8. Enfin, le requérant, qui est entré en France en 2019, n'établit pas y avoir fixé le centre de ses intérêts personnels ou familiaux. Par suite, il n'est pas fondé à soutenir que la décision attaquée est entachée d'erreur manifeste d'appréciation ou méconnaît les stipulations de l'article 8 de la convention européenne de sauvegarde des droits de l'homme et des libertés fondamentales.

En ce qui concerne la décision fixant le pays de destination :

9. Il ressort des termes de l'arrêté litigieux que M. B peut être éloigné à destination du pays dont il a la nationalité, ou de tout autre pays dans lequel il établira être légalement admissible. Il ressort des pièces du dossier que l'intéressé a obtenu la protection subsidiaire en Italie et s'est vu délivrer un permis de séjour à ce titre, valable jusqu'en 2023. Dans ces conditions, le préfet ne pouvait renvoyer M. B en Guinée, sans prendre en compte la protection subsidiaire qui lui avait été accordée en Italie et qui pouvait laisser présumer l'existence d'un risque en cas de retour dans son pays d'origine. Par suite, l'arrêté attaqué, en tant qu'il fixe la Guinée comme pays de renvoi, est entaché d'un défaut d'examen et doit être annulé dans cette mesure pour ce motif.

10. Il résulte de tout ce qui précède que M. B est seulement fondé à demander l'annulation de l'arrêté du préfet de la Seine-Saint-Denis du 22 juin 2022 en tant qu'il fixe la Guinée comme pays de destination. Cette annulation n'implique aucune mesure d'exécution. Par voie de conséquence, ses conclusions aux fins d'injonction doivent être rejetées. Par ailleurs, il n'y a pas lieu, dans les circonstances de l'espèce, de condamner l'Etat sur le fondement de l'article 37 de la loi du 10 juillet 1991.

D E C I D E :

Article 1er : M. B est admis au bénéfice de l'aide juridictionnelle à titre provisoire.

Article 2 : L'arrêté du préfet de la Seine-Saint-Denis est annulé en tant qu'il fixe la Guinée comme pays de destination.

Article 3 : Le surplus des conclusions de la requête de M. B est rejeté.

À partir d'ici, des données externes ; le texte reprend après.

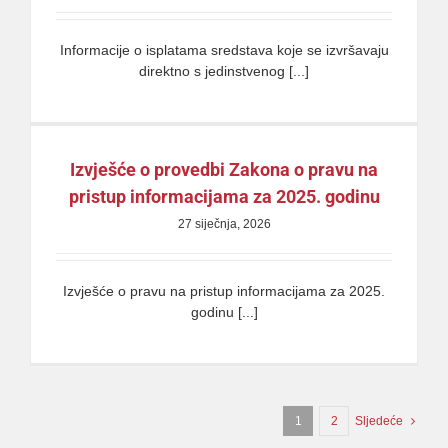
Informacije o isplatama sredstava koje se izvršavaju
direktno s jedinstvenog [...]
Izvješće o provedbi Zakona o pravu na
pristup informacijama za 2025. godinu
27 siječnja, 2026
Izvješće o pravu na pristup informacijama za 2025.
godinu [...]
1
2
Sljedeće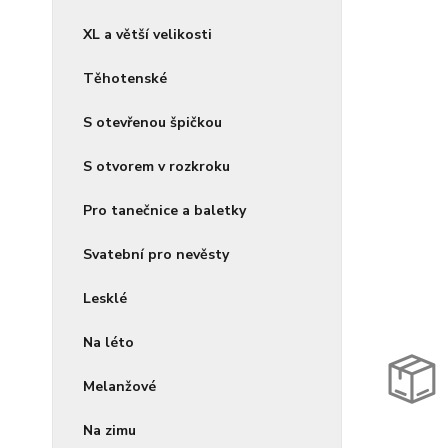
XL a větší velikosti
Těhotenské
S otevřenou špičkou
S otvorem v rozkroku
Pro tanečnice a baletky
Svatební pro nevěsty
Lesklé
Na léto
Melanžové
Na zimu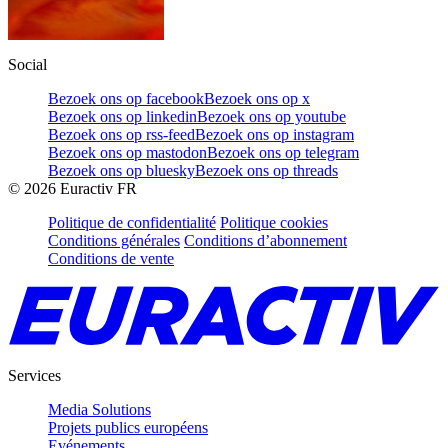
Social
Bezoek ons op facebook
Bezoek ons op x
Bezoek ons op linkedin
Bezoek ons op youtube
Bezoek ons op rss-feed
Bezoek ons op instagram
Bezoek ons op mastodon
Bezoek ons op telegram
Bezoek ons op bluesky
Bezoek ons op threads
©
2026
Euractiv FR
Politique de confidentialité
Politique cookies
Conditions générales
Conditions d’abonnement
Conditions de vente
Services
Media Solutions
Projets publics européens
Evénements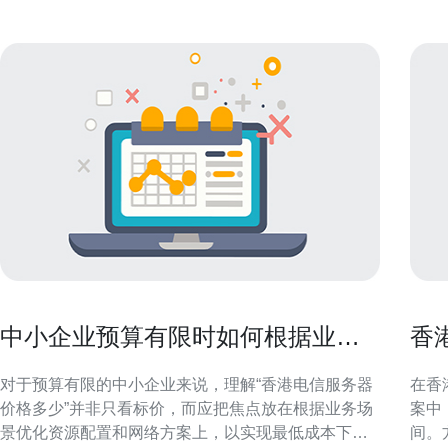
中小企业预算有限时如何根据业务
香
场景优化香港电信服务器价格多少
控
对于预算有限的中小企业来说，理解“香港电信服务器
在香
价格多少”并非只看标价，而应把焦点放在根据业务场
案中
景优化资源配置和网络方案上，以实现最低成本下的
间。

Article 4 : Le présent jugement sera notifié à M. C B, à Me Bories et au préfet de la Seine-Saint-Denis.

Rendu public par mise à disposition au greffe, le 10 octobre 2022.

La magistrate désignée,

Signé

K. D

La greffière,

Signé

M. A La République mande et ordonne au préfet de la Seine-Saint-Denis en ce qui le concerne ou à tous commissaires de justice à ce requis en ce qui concerne les voies de droit commun contre les parties privées, de pourvoir à l'exécution de la présente décision.